- The task -
Each entry below is to be copied verbatim, with no line missing.

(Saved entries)
________

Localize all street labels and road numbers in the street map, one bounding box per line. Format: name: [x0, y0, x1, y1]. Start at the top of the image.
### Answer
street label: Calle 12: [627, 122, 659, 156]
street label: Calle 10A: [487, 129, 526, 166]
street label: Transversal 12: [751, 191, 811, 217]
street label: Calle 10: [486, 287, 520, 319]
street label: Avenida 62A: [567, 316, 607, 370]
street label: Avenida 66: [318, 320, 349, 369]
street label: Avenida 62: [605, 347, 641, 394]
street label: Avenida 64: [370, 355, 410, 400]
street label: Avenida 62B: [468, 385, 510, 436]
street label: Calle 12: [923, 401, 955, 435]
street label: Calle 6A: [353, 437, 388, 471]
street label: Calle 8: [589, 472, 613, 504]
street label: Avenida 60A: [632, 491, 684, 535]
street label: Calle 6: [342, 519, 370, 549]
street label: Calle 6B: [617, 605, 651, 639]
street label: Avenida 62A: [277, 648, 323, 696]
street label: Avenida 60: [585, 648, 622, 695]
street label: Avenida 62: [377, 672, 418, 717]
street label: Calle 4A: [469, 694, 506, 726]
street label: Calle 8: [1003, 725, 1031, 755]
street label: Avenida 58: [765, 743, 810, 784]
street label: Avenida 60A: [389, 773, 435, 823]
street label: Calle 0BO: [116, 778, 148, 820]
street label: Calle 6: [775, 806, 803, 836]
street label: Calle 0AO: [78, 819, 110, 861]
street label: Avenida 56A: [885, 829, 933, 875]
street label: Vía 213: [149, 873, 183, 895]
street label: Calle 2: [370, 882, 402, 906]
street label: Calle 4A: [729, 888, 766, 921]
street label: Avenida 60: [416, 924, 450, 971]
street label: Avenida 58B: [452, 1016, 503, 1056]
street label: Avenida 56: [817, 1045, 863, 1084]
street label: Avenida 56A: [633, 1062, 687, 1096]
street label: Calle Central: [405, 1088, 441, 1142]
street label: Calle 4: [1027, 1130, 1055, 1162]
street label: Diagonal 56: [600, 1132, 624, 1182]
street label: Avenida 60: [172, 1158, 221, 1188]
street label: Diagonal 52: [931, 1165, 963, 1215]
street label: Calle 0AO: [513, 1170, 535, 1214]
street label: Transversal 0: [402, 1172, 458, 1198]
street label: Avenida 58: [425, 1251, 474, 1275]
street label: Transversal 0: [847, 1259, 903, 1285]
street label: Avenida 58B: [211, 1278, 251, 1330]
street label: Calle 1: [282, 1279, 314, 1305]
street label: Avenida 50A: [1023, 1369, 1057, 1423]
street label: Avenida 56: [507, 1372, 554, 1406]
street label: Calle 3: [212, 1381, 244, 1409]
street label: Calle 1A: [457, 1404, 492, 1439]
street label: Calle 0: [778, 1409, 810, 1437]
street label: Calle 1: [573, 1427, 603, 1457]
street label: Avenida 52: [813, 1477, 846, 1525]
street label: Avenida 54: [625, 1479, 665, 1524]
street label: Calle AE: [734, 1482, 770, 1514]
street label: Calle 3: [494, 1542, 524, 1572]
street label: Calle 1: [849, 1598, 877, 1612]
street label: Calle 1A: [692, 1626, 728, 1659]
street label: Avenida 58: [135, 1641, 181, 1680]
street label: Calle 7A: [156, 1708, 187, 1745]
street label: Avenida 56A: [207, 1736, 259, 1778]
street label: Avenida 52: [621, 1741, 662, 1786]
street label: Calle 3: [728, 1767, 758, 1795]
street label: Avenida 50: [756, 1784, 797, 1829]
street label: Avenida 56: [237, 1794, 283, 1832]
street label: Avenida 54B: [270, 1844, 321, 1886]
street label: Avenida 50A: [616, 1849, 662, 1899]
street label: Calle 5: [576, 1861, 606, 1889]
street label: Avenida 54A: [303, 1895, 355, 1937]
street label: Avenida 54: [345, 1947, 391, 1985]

________

- Exercise answer -
Localize all street labels and road numbers in the street map, one bounding box per line. Format: name: [x0, y0, x1, y1]. Start at the top of the image.
### Answer
street label: Calle 12: [627, 122, 659, 156]
street label: Calle 10A: [487, 129, 526, 166]
street label: Transversal 12: [751, 191, 811, 217]
street label: Calle 10: [486, 287, 520, 319]
street label: Avenida 62A: [567, 316, 607, 370]
street label: Avenida 66: [318, 320, 349, 369]
street label: Avenida 62: [605, 347, 641, 394]
street label: Avenida 64: [370, 355, 410, 400]
street label: Avenida 62B: [468, 385, 510, 436]
street label: Calle 12: [923, 401, 955, 435]
street label: Calle 6A: [353, 437, 388, 471]
street label: Calle 8: [589, 472, 613, 504]
street label: Avenida 60A: [632, 491, 684, 535]
street label: Calle 6: [342, 519, 370, 549]
street label: Calle 6B: [617, 605, 651, 639]
street label: Avenida 62A: [277, 648, 323, 696]
street label: Avenida 60: [585, 648, 622, 695]
street label: Avenida 62: [377, 672, 418, 717]
street label: Calle 4A: [469, 694, 506, 726]
street label: Calle 8: [1003, 725, 1031, 755]
street label: Avenida 58: [765, 743, 810, 784]
street label: Avenida 60A: [389, 773, 435, 823]
street label: Calle 0BO: [116, 778, 148, 820]
street label: Calle 6: [775, 806, 803, 836]
street label: Calle 0AO: [78, 819, 110, 861]
street label: Avenida 56A: [885, 829, 933, 875]
street label: Vía 213: [149, 873, 183, 895]
street label: Calle 2: [370, 882, 402, 906]
street label: Calle 4A: [729, 888, 766, 921]
street label: Avenida 60: [416, 924, 450, 971]
street label: Avenida 58B: [452, 1016, 503, 1056]
street label: Avenida 56: [817, 1045, 863, 1084]
street label: Avenida 56A: [633, 1062, 687, 1096]
street label: Calle Central: [405, 1088, 441, 1142]
street label: Calle 4: [1027, 1130, 1055, 1162]
street label: Diagonal 56: [600, 1132, 624, 1182]
street label: Avenida 60: [172, 1158, 221, 1188]
street label: Diagonal 52: [931, 1165, 963, 1215]
street label: Calle 0AO: [513, 1170, 535, 1214]
street label: Transversal 0: [402, 1172, 458, 1198]
street label: Avenida 58: [425, 1251, 474, 1275]
street label: Transversal 0: [847, 1259, 903, 1285]
street label: Avenida 58B: [211, 1278, 251, 1330]
street label: Calle 1: [282, 1279, 314, 1305]
street label: Avenida 50A: [1023, 1369, 1057, 1423]
street label: Avenida 56: [507, 1372, 554, 1406]
street label: Calle 3: [212, 1381, 244, 1409]
street label: Calle 1A: [457, 1404, 492, 1439]
street label: Calle 0: [778, 1409, 810, 1437]
street label: Calle 1: [573, 1427, 603, 1457]
street label: Avenida 52: [813, 1477, 846, 1525]
street label: Avenida 54: [625, 1479, 665, 1524]
street label: Calle AE: [734, 1482, 770, 1514]
street label: Calle 3: [494, 1542, 524, 1572]
street label: Calle 1: [849, 1598, 877, 1612]
street label: Calle 1A: [692, 1626, 728, 1659]
street label: Avenida 58: [135, 1641, 181, 1680]
street label: Calle 7A: [156, 1708, 187, 1745]
street label: Avenida 56A: [207, 1736, 259, 1778]
street label: Avenida 52: [621, 1741, 662, 1786]
street label: Calle 3: [728, 1767, 758, 1795]
street label: Avenida 50: [756, 1784, 797, 1829]
street label: Avenida 56: [237, 1794, 283, 1832]
street label: Avenida 54B: [270, 1844, 321, 1886]
street label: Avenida 50A: [616, 1849, 662, 1899]
street label: Calle 5: [576, 1861, 606, 1889]
street label: Avenida 54A: [303, 1895, 355, 1937]
street label: Avenida 54: [345, 1947, 391, 1985]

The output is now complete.